3. Pre-Training on Unlabeled Data (Most Common in NLP)

Use large unlabeled corpora to learn representations, then fine-tune on small labeled datasets. This is how BERT and GPT work.

Pre-training (self-supervised, no labels):
  Train on 100GB of medical text
  Task: predict masked words / next token
  → Learns rich language representations

Fine-tuning (supervised, few labels):
  100 labeled (drug_mention, context) → (drug_class) examples
  Fine-tune pre-trained model on these 100 examples
  → Outperforms models trained on 100 labeled examples from scratch

4. Consistency Regularization

Augment the same input in two different ways — the model's predictions should be consistent across augmentations.

Python
# Conceptually:
def consistency_loss(model, unlabeled_x):
    # Augment the same input differently
    aug1 = add_noise(unlabeled_x, sigma=0.1)
    aug2 = add_noise(unlabeled_x, sigma=0.1)

    pred1 = model(aug1)
    pred2 = model(aug2)

    # Predictions on the same input should agree
    return kl_divergence(pred1, pred2)

Used in UDA (Unsupervised Data Augmentation) and FixMatch.


Real Use Cases

| Domain | Labeled | Unlabeled | Task | |---|---|---|---| | Clinical NLP | 200 annotated notes | 50,000 raw EHR notes | Named entity recognition (drugs, dosages) | | Medical imaging | 500 labeled scans | 10,000 unlabeled scans | Tumor detection | | Drug classification | 100 annotated compounds | 50,000 research papers | Drug-class prediction | | Fraud detection | 100 known fraudulent cases | millions of transactions | Fraud detection | | LLM pre-training | Few human examples (SFT) | Entire internet | Language model |


Semi-Supervised vs Related Paradigms

| Paradigm | Labels Available | Unlabeled Used? | |---|---|---| | Supervised | All (or most) data labeled | No | | Semi-supervised | Small fraction labeled | Yes | | Self-supervised | None (labels auto-generated) | Yes — labels come from data | | Unsupervised | None | Yes | | Transfer learning | Labeled in a different domain | Yes (pre-training data) |

Self-supervised learning (BERT, GPT pre-training) is a special case where the model generates its own supervision signal from unlabeled data (e.g., predict masked tokens). It's distinct from semi-supervised but related.


Interview Answer Template

Q: What is semi-supervised learning and when would you use it?
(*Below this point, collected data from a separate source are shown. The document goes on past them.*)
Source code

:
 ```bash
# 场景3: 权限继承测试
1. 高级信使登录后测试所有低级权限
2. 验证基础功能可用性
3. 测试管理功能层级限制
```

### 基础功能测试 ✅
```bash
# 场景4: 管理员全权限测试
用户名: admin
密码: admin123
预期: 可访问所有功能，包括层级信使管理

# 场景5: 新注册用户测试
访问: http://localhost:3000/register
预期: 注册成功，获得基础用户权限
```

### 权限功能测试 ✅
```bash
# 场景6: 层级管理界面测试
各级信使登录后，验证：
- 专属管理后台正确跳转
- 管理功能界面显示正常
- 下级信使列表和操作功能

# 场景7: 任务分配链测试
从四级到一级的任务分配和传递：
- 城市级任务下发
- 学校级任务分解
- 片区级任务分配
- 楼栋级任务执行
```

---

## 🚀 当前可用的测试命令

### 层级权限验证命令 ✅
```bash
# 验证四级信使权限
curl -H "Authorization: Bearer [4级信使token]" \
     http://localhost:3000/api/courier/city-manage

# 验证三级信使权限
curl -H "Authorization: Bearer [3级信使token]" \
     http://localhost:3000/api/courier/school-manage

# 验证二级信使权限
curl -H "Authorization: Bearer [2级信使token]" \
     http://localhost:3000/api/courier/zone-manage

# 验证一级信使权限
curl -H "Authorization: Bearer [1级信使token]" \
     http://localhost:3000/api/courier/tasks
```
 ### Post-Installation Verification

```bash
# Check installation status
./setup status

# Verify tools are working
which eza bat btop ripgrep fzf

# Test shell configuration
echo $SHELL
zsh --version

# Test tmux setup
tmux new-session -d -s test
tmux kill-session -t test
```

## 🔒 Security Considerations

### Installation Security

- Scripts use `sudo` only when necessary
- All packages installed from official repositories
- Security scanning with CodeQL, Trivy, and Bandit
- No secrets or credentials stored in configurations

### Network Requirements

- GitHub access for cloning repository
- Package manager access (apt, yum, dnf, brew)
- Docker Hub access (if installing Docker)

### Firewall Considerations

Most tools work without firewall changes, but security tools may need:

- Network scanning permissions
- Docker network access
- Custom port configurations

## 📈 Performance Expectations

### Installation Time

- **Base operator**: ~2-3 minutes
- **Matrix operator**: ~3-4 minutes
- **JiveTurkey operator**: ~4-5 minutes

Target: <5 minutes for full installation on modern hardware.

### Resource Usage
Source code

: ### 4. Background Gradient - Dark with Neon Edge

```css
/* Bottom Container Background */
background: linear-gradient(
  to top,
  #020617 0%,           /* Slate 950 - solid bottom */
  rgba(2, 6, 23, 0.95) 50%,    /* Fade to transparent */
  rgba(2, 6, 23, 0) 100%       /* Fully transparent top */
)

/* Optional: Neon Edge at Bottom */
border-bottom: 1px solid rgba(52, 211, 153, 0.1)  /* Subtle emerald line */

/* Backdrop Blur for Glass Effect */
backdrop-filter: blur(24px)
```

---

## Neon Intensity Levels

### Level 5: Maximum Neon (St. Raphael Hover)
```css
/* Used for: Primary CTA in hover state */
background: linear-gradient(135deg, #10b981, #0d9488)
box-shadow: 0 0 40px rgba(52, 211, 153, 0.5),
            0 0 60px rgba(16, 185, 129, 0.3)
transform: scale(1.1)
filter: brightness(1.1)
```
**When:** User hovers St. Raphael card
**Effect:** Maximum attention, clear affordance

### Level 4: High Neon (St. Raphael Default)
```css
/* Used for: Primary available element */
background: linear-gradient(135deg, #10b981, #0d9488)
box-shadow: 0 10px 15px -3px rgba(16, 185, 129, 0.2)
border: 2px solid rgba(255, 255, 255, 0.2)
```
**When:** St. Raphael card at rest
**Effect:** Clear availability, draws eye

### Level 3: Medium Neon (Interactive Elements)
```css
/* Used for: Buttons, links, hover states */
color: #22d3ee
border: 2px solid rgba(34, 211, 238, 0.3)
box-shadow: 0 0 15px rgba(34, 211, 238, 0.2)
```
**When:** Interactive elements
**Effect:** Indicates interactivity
Semi-supervised learning combines a small amount of labeled data with a large amount of unlabeled data for training. It's motivated by the fact that labeling is expensive — domain experts are needed for medical, legal, or financial data — while unlabeled data is abundant. Common approaches include self-training (predict labels for unlabeled data, retrain on high-confidence pseudo-labels), label propagation (spread labels through a similarity graph), and pre-training on unlabeled data followed by fine-tuning on labeled examples. The most impactful version in modern AI is BERT and GPT pre-training, which uses massive unlabeled corpora to learn representations that can then be fine-tuned with only hundreds or thousands of labeled examples.